Le sorti di Siena sono state storicamente legate alla Monte dei Paschi. Oggi che la banca vive il declino come può la città smarcarsi dall’aspirale negativo in cui rischia di essere risucchiata, e ritrovare slancio?

«Mandando a casa gli autori del disastro e ripartendo con persone, forze e idee nuove. Senza un fortissimo ricambio dei gruppi dirigenti ogni slancio sarà velleitario. La città ha le risorse umane e materiali per risollevarsi, ne siamo certi: deve solo scrollarsi di dosso il regime. La “peste rossa” si cura con una semplice X sulla scheda elettorale».

Soffre di più il centro storico o la periferia.

«In maniera diversa, entrambi. Il centro per li degrado causato dalla mancanza di residenti, la periferia per situazioni di degrado inaccettabili per una città che per ani ha goduto di elargizioni milionarie. Ma è un discorso complesso, incomprimibile in una breve intervista».

La città e il suo territorio.

«Anche in questo caso è un discorso complesso, incomprimibile in una breve intervista. Noi crediamo nell’opportunità del nuovo Piano Regolatore (che ora sia chiama Piano Operativo) a patto che ne vengano completamente riveduti gli indirizzi e le motivazioni. E’ essenziale ripartire dai grandi edifici vuoti e dalle aree inutilizzate, è un immenso giacimento di occasioni perdute che potrebbero diventare la nostra nuova ricchezza. A patto che siano altri amministratori a maneggiarla, s’intende».

Quali sono le istanze su cui puntare.

«Dirlo in poche righe è frustrante. I punti fondamentali sono cinque: democrazia trasparenza e meritocrazia; ristrutturazione della Fondazione Mps; sicurezza, innovazione e salute; urbanistica mobilità e turismo; acqua pubblica e gestione rifiuti».

Che progetti avete per la città? Come il Cinquestelle può (da solo) risollevare il cammino dei senesi?

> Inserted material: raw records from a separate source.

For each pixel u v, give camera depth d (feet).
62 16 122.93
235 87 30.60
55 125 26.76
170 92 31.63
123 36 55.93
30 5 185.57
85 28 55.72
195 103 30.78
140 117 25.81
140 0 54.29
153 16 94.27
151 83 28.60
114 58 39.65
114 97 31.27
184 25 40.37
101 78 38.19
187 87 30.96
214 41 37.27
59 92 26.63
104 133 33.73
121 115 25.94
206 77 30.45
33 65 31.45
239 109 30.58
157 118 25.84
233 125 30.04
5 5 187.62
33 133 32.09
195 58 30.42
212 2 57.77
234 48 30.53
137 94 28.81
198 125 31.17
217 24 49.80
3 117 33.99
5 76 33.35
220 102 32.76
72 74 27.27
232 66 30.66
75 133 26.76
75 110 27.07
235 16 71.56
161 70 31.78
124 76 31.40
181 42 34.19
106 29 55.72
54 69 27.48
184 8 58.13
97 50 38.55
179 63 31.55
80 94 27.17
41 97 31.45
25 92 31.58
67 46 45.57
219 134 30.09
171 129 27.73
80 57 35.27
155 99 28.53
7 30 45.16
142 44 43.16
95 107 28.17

«Il M5S non può da solo compiere questo compito, può indicarne le linee di sviluppo, ma è necessario coinvolgere la parte sana della città, quella che magari è stata esclusa nel periodo più buio del regime. Il nostro slogan è sovrani, non sudditi».

Per lei cos’è il Buon Governo? Buon Governo e Movimento sono compatibili?

«Se penso al gruppo di Siena, a come ha lavorato per la città in questi 11 anni, in un contesto difficile e corrosivo, posso affermare che non solo sono compatibili, sono la stessa cosa».